Originally posted by Bozos of Bones: When there are three chances, and one of them is proven taken, the other two chances are recalculated without regard to the third chance, unless the third option was the right one, in which case no recalculation takes place. Nothing fixes the 1:3 odds to the box you choose, it is recalculated with the rest, and you made the mistake of adding the chance of the third box to the second box, rather than distributing it evenly.

You are still treating it as two separate events, which t is n fact not, as wella s ignoring conditional probabiliy, but that does not apply here in its normal sense as there are not two events.

I know where you are coming from (just look at my previous posts!!!), but i have gone through the maths and it is correct. I'm not too bad at maths either. Here it is if anyone is interested: http://astro.uchicago.edu/rranch/vkashyap/Misc/mh.html

Think of it this way: imagine there are 1000 doors, and you can choose one, the chances of sucess are 1/1000. The probability of being behind one of others is 999/1000. THe host then opens all these doors except for one. The chances of the prize ebing behind this are 999/100, as the other doors have been eliminated.


P.S.

You didn't actually bother with the whole drawing thing, did you? You just dismissed what i said as wrong. It is understandable, as the solution goes against normal logic.

[ 06-23-2005, 03:15 PM: Message edited by: Aragorn1 ]

[Aragorn1]

Here's a diagram i found of it, i hope this helps to clear it up.

[Bozos of Bones]

Nah, I drew it in my head. Now try doing it more than once.
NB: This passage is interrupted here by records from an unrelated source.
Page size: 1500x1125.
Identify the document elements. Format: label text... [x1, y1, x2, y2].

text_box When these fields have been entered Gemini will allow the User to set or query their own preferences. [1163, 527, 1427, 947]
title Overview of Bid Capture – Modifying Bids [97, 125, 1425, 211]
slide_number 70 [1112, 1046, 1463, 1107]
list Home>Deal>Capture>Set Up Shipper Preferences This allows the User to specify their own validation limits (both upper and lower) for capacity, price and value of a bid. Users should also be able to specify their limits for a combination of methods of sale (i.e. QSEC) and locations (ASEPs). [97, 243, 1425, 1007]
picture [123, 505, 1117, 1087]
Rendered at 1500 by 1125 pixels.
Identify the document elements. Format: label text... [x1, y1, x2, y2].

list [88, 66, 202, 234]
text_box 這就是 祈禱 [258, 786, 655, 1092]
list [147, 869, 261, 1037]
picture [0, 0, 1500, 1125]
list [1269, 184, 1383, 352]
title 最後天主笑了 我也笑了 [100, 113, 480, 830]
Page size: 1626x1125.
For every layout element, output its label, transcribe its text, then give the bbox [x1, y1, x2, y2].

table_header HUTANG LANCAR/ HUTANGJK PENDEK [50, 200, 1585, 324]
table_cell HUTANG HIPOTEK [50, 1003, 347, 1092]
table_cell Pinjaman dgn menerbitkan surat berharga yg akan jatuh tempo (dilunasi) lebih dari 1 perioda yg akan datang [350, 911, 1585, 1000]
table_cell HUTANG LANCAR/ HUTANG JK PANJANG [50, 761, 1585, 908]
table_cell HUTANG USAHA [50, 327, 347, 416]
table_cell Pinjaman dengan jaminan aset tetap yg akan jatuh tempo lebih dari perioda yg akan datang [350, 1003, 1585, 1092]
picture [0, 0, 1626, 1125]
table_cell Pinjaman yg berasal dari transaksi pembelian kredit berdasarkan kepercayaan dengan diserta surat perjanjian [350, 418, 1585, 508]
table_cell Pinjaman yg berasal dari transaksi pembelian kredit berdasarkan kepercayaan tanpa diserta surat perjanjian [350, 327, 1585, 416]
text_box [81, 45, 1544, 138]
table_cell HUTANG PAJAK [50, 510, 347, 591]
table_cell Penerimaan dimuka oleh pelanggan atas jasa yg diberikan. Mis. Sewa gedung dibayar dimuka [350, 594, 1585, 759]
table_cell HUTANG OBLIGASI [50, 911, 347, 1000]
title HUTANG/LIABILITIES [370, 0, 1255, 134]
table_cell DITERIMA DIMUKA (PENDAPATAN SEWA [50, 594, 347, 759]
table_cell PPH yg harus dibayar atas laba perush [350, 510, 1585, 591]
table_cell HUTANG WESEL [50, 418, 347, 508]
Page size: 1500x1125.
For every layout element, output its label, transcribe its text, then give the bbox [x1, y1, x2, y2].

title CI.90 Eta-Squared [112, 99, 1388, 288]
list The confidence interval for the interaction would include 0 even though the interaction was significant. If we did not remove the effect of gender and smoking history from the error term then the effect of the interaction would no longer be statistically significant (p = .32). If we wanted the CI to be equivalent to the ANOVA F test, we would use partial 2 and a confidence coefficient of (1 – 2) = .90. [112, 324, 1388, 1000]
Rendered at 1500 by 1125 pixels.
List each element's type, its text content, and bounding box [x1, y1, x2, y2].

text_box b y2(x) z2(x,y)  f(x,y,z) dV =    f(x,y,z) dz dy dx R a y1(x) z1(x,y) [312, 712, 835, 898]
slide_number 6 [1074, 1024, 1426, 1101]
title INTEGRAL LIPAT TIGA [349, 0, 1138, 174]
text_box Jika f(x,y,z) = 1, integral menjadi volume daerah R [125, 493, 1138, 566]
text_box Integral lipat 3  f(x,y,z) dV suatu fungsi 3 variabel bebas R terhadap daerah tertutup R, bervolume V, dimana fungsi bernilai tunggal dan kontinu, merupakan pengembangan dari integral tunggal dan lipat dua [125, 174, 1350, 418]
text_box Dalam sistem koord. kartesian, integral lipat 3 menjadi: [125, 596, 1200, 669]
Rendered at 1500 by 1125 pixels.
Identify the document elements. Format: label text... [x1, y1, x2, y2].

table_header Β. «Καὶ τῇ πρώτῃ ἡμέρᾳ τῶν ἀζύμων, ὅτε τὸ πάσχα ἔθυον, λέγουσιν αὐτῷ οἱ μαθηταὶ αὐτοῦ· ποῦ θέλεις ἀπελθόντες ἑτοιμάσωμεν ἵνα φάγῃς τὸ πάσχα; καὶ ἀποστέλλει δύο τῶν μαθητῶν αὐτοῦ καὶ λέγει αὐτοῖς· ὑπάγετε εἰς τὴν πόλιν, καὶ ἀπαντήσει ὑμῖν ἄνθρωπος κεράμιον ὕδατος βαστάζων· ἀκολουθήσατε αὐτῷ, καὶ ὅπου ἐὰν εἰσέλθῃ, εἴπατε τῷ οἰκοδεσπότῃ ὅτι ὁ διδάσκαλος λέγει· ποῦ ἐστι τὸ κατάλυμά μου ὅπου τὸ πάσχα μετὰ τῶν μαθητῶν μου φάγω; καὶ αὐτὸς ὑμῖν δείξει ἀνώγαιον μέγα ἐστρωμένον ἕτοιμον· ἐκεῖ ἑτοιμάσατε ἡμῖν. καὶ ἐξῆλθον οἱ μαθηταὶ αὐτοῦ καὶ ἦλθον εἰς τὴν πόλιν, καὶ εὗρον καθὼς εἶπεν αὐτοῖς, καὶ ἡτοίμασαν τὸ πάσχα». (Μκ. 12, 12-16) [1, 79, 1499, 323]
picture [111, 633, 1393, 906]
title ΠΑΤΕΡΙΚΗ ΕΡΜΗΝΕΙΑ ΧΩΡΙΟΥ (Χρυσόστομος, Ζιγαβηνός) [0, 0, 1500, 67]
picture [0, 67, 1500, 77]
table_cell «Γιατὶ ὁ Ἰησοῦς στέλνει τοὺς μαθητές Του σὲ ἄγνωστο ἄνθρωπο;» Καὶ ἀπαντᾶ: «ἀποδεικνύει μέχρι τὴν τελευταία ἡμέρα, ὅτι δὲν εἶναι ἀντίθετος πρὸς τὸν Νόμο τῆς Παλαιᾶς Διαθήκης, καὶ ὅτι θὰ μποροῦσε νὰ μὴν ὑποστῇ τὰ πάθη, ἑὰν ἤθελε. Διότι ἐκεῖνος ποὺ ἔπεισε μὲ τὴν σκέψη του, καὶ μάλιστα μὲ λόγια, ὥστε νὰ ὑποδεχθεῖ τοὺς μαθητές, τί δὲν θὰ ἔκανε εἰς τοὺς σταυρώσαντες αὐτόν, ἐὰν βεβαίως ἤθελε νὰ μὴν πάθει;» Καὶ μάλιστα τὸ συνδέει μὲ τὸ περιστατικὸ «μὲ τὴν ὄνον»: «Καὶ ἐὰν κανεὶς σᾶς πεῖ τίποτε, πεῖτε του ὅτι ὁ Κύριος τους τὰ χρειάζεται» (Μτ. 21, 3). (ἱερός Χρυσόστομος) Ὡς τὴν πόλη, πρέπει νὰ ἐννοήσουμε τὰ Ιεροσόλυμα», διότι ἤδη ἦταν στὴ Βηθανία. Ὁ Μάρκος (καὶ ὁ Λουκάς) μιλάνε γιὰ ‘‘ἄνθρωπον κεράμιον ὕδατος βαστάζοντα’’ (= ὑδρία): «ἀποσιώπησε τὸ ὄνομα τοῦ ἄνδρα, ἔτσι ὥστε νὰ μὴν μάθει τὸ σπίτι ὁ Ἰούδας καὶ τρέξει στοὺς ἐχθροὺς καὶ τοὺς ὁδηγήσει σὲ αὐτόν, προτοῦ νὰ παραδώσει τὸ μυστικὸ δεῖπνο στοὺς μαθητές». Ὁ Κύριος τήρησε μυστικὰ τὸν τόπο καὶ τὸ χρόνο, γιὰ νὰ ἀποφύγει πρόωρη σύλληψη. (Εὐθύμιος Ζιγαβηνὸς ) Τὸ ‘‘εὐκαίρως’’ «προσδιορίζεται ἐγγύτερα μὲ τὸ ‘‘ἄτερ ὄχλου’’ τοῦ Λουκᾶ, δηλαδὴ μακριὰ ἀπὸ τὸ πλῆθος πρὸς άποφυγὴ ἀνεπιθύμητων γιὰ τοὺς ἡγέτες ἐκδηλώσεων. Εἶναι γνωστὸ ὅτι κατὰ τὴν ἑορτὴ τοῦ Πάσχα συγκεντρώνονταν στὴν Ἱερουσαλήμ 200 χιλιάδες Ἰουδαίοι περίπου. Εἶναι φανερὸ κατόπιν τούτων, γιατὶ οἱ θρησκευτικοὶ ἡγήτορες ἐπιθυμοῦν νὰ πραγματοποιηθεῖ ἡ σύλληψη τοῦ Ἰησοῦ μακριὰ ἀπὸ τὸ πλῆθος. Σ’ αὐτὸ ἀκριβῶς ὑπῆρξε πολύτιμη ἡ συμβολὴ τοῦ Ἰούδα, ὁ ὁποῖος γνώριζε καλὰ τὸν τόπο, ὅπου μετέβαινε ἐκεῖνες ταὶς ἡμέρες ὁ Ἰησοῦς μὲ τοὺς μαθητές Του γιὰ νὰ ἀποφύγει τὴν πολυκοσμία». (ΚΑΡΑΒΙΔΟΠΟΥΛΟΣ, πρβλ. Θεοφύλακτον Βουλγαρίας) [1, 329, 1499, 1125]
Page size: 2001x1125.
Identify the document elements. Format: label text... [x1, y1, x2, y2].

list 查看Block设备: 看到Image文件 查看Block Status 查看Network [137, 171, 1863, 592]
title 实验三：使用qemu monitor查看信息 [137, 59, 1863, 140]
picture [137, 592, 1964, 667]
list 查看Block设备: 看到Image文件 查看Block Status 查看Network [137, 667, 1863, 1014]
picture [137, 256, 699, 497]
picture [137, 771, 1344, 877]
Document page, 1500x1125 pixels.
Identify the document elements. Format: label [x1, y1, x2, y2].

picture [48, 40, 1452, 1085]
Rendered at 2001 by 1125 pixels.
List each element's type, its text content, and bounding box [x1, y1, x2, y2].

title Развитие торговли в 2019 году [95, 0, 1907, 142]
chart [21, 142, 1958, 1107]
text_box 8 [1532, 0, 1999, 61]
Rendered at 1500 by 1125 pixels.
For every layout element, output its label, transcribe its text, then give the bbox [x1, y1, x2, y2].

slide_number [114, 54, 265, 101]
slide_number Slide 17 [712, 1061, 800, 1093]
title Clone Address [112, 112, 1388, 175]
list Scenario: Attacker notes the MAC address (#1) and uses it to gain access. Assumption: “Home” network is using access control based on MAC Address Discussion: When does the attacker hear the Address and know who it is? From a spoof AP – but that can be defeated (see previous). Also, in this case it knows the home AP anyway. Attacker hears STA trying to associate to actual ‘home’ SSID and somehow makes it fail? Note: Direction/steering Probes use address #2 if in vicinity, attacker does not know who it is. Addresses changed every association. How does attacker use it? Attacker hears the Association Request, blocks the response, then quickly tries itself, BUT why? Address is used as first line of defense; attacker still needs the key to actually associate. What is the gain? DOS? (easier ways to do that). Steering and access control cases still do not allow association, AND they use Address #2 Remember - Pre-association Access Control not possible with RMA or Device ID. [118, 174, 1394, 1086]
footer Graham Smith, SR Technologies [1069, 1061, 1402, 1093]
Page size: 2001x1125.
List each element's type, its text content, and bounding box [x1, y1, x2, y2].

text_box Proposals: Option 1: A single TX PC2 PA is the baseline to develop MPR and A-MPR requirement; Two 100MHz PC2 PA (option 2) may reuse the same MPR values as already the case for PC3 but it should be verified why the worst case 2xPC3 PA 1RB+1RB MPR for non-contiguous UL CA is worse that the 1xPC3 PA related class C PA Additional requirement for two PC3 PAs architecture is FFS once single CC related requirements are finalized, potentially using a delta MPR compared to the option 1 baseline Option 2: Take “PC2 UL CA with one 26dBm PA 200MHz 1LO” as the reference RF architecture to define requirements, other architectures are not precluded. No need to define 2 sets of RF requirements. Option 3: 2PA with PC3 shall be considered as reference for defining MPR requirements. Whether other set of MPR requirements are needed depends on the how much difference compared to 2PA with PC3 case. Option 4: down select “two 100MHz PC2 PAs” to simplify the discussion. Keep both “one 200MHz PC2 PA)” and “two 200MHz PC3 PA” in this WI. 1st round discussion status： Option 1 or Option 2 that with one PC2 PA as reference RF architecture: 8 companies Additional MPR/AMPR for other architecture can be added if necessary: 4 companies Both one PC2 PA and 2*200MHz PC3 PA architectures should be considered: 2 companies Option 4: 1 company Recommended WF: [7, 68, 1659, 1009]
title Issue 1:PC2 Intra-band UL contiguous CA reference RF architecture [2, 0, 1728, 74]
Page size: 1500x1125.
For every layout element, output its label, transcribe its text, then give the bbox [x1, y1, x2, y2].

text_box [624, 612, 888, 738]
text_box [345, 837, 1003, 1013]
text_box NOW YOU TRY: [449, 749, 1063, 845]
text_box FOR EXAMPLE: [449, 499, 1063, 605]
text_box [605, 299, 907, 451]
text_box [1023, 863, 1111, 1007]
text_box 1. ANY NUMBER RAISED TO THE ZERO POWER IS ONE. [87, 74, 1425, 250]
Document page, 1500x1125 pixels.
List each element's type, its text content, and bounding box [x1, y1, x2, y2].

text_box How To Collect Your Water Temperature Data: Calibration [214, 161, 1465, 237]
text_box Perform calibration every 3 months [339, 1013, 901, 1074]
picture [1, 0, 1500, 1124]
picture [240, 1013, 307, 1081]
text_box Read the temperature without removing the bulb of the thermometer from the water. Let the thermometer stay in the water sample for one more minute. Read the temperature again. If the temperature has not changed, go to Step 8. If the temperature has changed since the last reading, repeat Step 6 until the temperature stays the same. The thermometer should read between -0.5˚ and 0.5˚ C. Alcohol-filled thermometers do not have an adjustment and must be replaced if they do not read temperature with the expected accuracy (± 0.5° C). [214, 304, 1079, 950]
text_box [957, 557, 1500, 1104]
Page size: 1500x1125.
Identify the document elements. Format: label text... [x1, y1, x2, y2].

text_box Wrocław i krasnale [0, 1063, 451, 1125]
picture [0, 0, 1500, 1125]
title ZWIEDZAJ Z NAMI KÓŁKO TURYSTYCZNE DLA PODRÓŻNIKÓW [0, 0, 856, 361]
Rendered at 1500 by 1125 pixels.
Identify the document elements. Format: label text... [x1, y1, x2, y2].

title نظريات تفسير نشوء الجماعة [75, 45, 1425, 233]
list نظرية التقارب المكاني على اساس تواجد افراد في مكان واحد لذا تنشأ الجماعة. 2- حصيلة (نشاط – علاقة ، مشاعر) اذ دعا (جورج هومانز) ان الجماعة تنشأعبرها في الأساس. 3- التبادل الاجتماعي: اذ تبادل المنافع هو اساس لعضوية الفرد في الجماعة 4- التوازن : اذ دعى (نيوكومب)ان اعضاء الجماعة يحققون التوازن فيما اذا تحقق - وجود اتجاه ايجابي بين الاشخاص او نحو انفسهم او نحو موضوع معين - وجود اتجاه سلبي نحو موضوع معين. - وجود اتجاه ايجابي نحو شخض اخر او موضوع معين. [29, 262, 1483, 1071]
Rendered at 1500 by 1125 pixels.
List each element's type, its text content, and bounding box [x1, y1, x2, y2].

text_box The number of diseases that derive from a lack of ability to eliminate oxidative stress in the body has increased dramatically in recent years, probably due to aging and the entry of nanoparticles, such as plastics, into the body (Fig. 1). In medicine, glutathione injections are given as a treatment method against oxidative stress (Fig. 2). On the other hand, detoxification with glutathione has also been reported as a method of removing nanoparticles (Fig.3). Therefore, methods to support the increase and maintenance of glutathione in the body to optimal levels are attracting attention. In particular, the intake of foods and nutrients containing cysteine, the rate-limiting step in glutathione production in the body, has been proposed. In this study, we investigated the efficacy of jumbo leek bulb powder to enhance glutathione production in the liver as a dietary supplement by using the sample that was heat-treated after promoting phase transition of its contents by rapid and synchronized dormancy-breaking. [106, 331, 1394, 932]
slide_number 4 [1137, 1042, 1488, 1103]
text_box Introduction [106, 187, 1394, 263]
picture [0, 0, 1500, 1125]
For each of the boxes the chance is 1/3, and a 2/3 for the other combined two.

1/3 2/3
A B C

1/3 2/3
B A C

1/3 2/3
C A B

See? Perception from all three boxes yields a normal result.

Now...
In the time of my first post and the second one, I failed to read through the second page. I read it now, and I see that we are talking about a gameshow in which the host always opens the empty box. Taking that into consideration means there is a fixed 1:1 chance the empty one gets thrown out, and that makes the logic plausible using the correlation theorem, but only in the event that the empty one is the one to always be discarded.

[Kyrvias]

Everyone is thinking too far into the question!!!


To my mind, it should be simple, then everybody starts saying, "The contestent doesn't see the locket" and everybody is in a heated argument withwhich thier is no end, and if the argument does end, my answer stays the same; answer 3


That is a *really* long sentence.

[Aragorn1]

The answer is 2, see above.

There is an end, it is maths, there must be one and only one correct answer, and the maths proves that the correct option is to switch, statistically speaking.

Here this gives a good explaination:
http://en.wikipedia.org/wiki/Monty_Hall_problem

[Seraph]

On a slightly different topic here is another probability problem:
A bag contains three coins.
One coin is red on both sides
One coin is blue on both sides
One coin is red on one side and blue on the other.
Without looking you pick a coin and put it on a table. You look at the coin and you can see one side of the coin, which is blue, what is the odds that other side is also blue.

[ 06-23-2005, 07:05 PM: Message edited by: Seraph ]

[Bozos of Bones]

Well. since the very fact that the first side is blue, the full red coin is out of the game. Meaning, 50:50 chances, as there are only the full blue and red-blue coins remaining. Unless there is something you're not telling me...

[mad=dog]

It's one third. The other side will also be blue if and only if you picked the all blue coin (which has one third probability of being picked).